*** Opening of EXTRACTED MATERIAL ***

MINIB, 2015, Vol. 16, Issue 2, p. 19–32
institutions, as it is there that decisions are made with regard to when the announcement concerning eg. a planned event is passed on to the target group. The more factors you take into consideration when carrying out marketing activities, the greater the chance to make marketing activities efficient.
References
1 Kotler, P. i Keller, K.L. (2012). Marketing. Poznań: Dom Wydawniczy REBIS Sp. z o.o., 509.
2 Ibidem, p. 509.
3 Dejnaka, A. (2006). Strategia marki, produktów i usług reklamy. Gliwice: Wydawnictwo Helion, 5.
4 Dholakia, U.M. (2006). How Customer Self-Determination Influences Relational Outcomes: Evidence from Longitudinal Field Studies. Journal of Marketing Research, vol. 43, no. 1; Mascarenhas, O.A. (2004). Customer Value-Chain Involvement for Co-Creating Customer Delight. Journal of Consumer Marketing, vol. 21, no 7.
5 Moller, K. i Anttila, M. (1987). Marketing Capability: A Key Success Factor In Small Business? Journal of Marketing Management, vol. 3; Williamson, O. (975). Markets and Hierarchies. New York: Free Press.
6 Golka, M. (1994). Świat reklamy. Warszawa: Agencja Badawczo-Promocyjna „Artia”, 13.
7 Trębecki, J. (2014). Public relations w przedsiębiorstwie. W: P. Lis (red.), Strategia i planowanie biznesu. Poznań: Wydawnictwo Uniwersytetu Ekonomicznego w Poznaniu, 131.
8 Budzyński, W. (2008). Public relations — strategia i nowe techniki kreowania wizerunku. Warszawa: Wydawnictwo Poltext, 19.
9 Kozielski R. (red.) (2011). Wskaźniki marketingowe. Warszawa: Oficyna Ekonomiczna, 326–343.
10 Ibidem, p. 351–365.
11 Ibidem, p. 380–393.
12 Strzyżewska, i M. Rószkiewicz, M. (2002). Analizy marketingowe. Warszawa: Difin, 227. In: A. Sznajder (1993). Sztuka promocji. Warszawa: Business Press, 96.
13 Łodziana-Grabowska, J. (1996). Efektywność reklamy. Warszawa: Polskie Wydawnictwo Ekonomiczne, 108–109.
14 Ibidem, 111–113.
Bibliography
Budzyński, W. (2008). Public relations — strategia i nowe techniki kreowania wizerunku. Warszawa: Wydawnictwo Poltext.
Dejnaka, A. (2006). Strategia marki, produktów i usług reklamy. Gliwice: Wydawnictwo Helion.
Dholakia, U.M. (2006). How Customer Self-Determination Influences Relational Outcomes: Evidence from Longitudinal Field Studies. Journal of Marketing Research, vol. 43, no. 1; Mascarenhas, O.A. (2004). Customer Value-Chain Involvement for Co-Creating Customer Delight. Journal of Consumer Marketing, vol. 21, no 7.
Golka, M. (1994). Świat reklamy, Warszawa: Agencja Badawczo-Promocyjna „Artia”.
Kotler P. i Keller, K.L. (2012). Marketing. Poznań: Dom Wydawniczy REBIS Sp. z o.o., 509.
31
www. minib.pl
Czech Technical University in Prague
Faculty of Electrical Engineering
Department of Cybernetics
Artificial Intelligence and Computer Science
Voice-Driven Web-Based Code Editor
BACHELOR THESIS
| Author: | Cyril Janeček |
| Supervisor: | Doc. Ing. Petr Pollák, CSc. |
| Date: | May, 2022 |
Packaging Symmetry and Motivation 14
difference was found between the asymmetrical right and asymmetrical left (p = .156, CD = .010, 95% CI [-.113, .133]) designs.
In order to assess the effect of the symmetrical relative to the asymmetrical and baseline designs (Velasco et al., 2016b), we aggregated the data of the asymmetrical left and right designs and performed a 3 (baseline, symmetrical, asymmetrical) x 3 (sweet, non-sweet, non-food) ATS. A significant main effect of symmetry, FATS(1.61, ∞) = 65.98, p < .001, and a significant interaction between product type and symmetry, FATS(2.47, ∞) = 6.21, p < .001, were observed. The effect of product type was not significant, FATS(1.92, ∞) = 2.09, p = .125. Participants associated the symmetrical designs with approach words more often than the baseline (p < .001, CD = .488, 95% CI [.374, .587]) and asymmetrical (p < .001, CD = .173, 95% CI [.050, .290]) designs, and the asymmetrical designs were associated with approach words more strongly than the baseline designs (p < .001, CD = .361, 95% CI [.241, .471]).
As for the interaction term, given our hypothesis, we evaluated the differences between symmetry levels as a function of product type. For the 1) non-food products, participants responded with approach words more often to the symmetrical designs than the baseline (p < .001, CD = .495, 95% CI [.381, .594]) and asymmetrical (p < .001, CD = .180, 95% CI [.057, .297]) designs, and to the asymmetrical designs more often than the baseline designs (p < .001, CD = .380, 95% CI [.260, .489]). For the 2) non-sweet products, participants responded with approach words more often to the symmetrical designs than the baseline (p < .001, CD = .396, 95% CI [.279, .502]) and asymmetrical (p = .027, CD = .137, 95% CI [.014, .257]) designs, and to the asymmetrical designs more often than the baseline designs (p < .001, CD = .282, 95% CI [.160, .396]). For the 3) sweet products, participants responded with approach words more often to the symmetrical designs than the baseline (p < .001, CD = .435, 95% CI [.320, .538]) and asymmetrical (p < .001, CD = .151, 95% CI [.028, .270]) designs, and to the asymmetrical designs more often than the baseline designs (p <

*** Close of EXTRACTED MATERIAL ***

ASSIGNMENT:
In the entries above, restate word for word the lines between the one holding "11 Ibidem, p. 380–393." and the one holding "14 Ibidem, 111–113.", inclusive, and nothing besides.

EXERCISE ANSWER:
11 Ibidem, p. 380–393.
12 Strzyżewska, i M. Rószkiewicz, M. (2002). Analizy marketingowe. Warszawa: Difin, 227. In: A. Sznajder (1993). Sztuka promocji. Warszawa: Business Press, 96.
13 Łodziana-Grabowska, J. (1996). Efektywność reklamy. Warszawa: Polskie Wydawnictwo Ekonomiczne, 108–109.
14 Ibidem, 111–113.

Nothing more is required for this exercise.